At a 2:30 p.m., news conference after the rate increase was announced Fed Chairman Jerome Powell indicated that there will be additional rate increases this year, but they probably would not be in the 0.75% range. He predicted “below trend” economic growth for the future.
“Over the coming months, we will be looking for compelling evidence that inflation is coming down consistent with inflation returning to 2%,” Powell said. “We anticipate that ongoing increases for the Federal Funds rate will be appropriate.”
Powell said that it is likely that the full effect of the two recent 0.75% rate hikes have not yet been felt by the economy and that the Fed believes another unusually large rate increase could be appropriate for September but that the Fed is taking a “meeting by meeting” approach now. He said there is more uncertainty than usual right now regarding where the economy may be headed.
“The committee sees further rate increases in 2023,” Powell said. “We think it’s necessary to have a growth slowdown.
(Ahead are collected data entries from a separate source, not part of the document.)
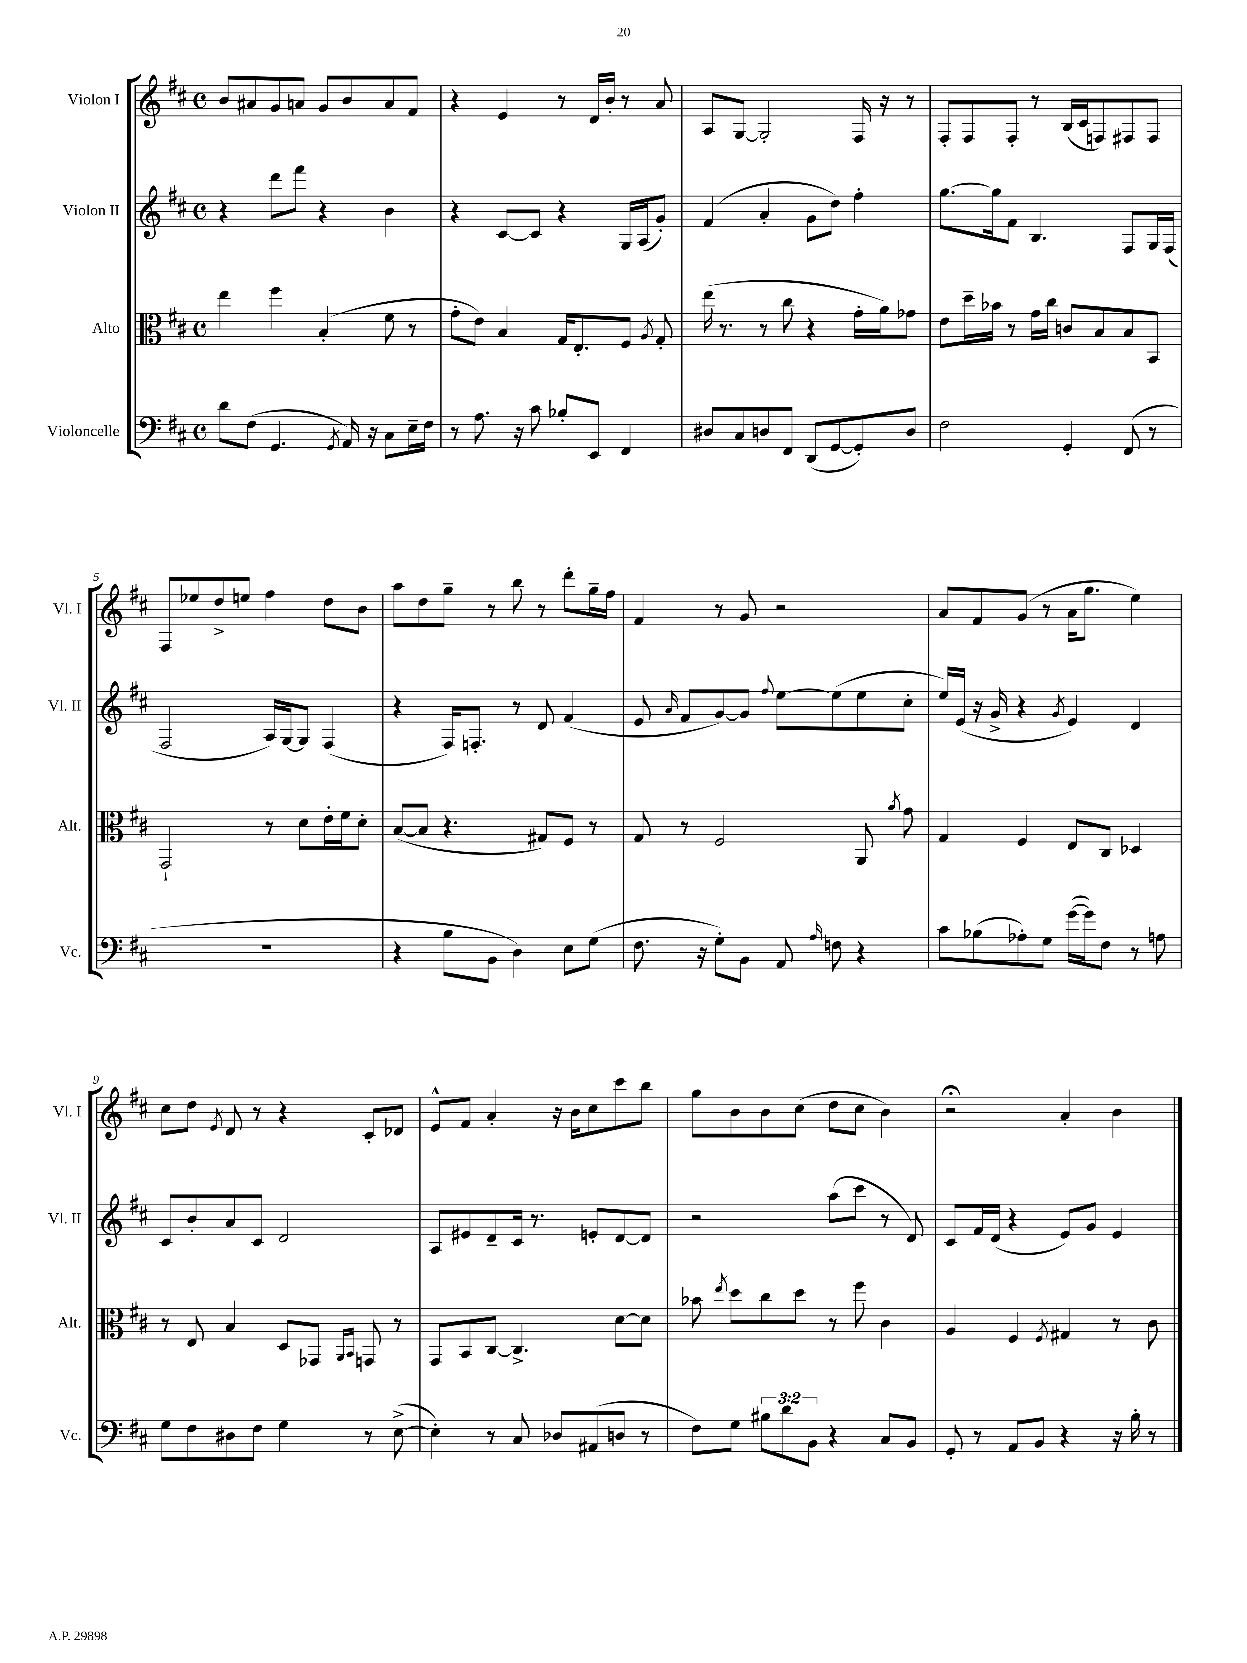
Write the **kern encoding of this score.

**kern	**kern	**kern	**kern
*staff4	*staff3	*staff2	*staff1
*clefF4	*clefC3	*clefG2	*clefG2
*k[f#c#]	*k[f#c#]	*k[f#c#]	*k[f#c#]
*M4/4	*M4/4	*M4/4	*M4/4
*met(c)	*met(c)	*met(c)	*met(c)
8d	4ee	4r	8b
(8F#	.	.	8a#
4.GG	4ff#	8ddd	8g
.	.	8fff#	8a
.	(4B'	4r	8g
8qGG	.	.	.
16AA)	.	.	8b
16r	.	.	.
8C#	8f#	4b	8a
16E~	8r	.	8f#
16F#	.	.	.
=	=	=	=
8r	8g'	4r	4r
8.A	8e)	.	.
.	4B	[8c#	4e
16r	.	.	.
8c#	.	8c#]	.
8B-'	16G	4r	8r
.	8.E'	.	.
8EE	.	.	16d
.	.	.	16b'
4FF#	8F#	16G	8r
.	.	(16A	.
.	8qA	.	.
.	8G'	8g')	8a
=	=	=	=
8D#	(16ee	(4f#	8A
.	8.r	.	.
8C#	.	.	[8G
8D	8r	4a'	2G']
8FF#	8cc#	.	.
(8DD	4r	8g	.
[8GG	.	8dd)	.
8GG'])	16g'	4ff#'	16F#
.	16a)	.	16r
8D	8g-	.	8r
=	=	=	=
2F#	8e	[8.gg	8F#'
.	16dd~	.	8F#
.	16b-	16gg]	.
.	8r	8f#	8F#'
.	16g	4.B	8r
.	16cc#	.	.
4GG'	8c	.	(16B
.	.	.	16c#
.	8B	.	8F)
(8FF#	8B	8F#	8F#
8r	8BB	16G	8F#
.	.	(16F#	.
=	=	=	=
1r	2GG`	2F#	8F#
.	.	.	8ee-
.	.	.	8dd^
.	.	.	8ee
.	8r	16A)	4ff#
.	.	[16G	.
.	8d	8G]	.
.	16e'	(4F#	8dd
.	16f#	.	.
.	8d'	.	8b
=	=	=	=
4r	([8B	4r	8aa
.	8B]	.	8dd
8B	4.r	16F#)	8gg~
.	.	8.F'	.
8BB	.	.	8r
4D)	.	8r	8bb
.	8G#)	8d	8r
8E	8F#	(4f#	8ddd'
(8G	8r	.	16gg~
.	.	.	16ff#
=	=	=	=
8.F#	8G	8e	4f#
.	.	16qqa	.
.	8r	8f#	.
16r	.	.	.
8G')	2F#	[8g)	8r
8BB	.	8g]	8g
.	.	8qqff#	.
8AA	.	[8ee	2r
16qqA	.	.	.
8F	.	(8ee]	.
4r	8AA	8ee	.
.	8qa	.	.
.	8g	8cc#'	.
=	=	=	=
8c#	4G	16ee)	8a
.	.	(16e	.
(8B-	.	16r	8f#
.	.	16g^	.
8A-')	4F#	4r	(8g
8G	.	.	8r
.	.	8qg	.
([16g	8E	4e)	16a
16g])	.	.	8.gg
8F#	8C#	.	.
8r	4D-	4d	4ee)
8A	.	.	.
=	=	=	=
8G	8r	8c#	8cc#
8F#	8E	8b'	8dd
.	.	.	8qe
8D#	4B	8a	8d
8F#	.	8c#	8r
4G	8D	2d	4r
.	8GG-	.	.
.	16qqAA	.	.
.	16qqBB	.	.
8r	8GG	.	8c#'
([8E^	8r	.	8d-
=	=	=	=
4E'])	8GG	8A	8e^^
.	8BB	8e#	8f#
8r	[8C#	8d~	4a'
8C#	4.C#^]	16c#	.
.	.	8.r	.
8D-	.	.	16r
.	.	.	16b
(8AA#	.	8e'	8cc#
8D	[8d	[8d	8ccc#
8r	8d]	8d]	8bb
=	=	=	=
8F#)	8b-	2r	8gg
.	8qee	.	.
8G	8dd	.	8b
12B#	8cc#	.	8b
12d	.	.	.
.	8dd	.	(8cc#
12BB	.	.	.
4r	8r	(8aa	8dd
.	8ff#	8ccc#	8cc#
8C#	4c#	8r	4b)
8BB	.	8d)	.
=	=	=	=
8GG'	4A	8c#	2r;
8r	.	16f#	.
.	.	(16d	.
8AA	4F#	4r	.
8BB	.	.	.
.	8qF#	.	.
4r	4G#	8e)	4a'
.	.	8g	.
16r	8r	4e	4b
16B'	.	.	.
8r	8c#	.	.
==	==	==	==
*-	*-	*-	*-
Price stability is the bedrock of the economy.”
Powell said he does not think the U.S. currently is in a recession and there is evidence of that because of the way the economy is performing. He said there is a very strong labor market and that in itself argues against the economy being in a recession.
“Over coming months, we will be looking for compelling evidence that inflation is moving down, consistent with inflation returning to 2%,” Powell said. “We anticipate that ongoing increases in the target range for the federal funds rate will be appropriate; the pace of those increases will continue to depend on the incoming data and the evolving outlook for the economy. Today”™s increase in the target range is the second 75 basis point increase in as many meetings. While another unusually large increase could be appropriate at our next meeting, that is a decision that will depend on the data we get between now and then.”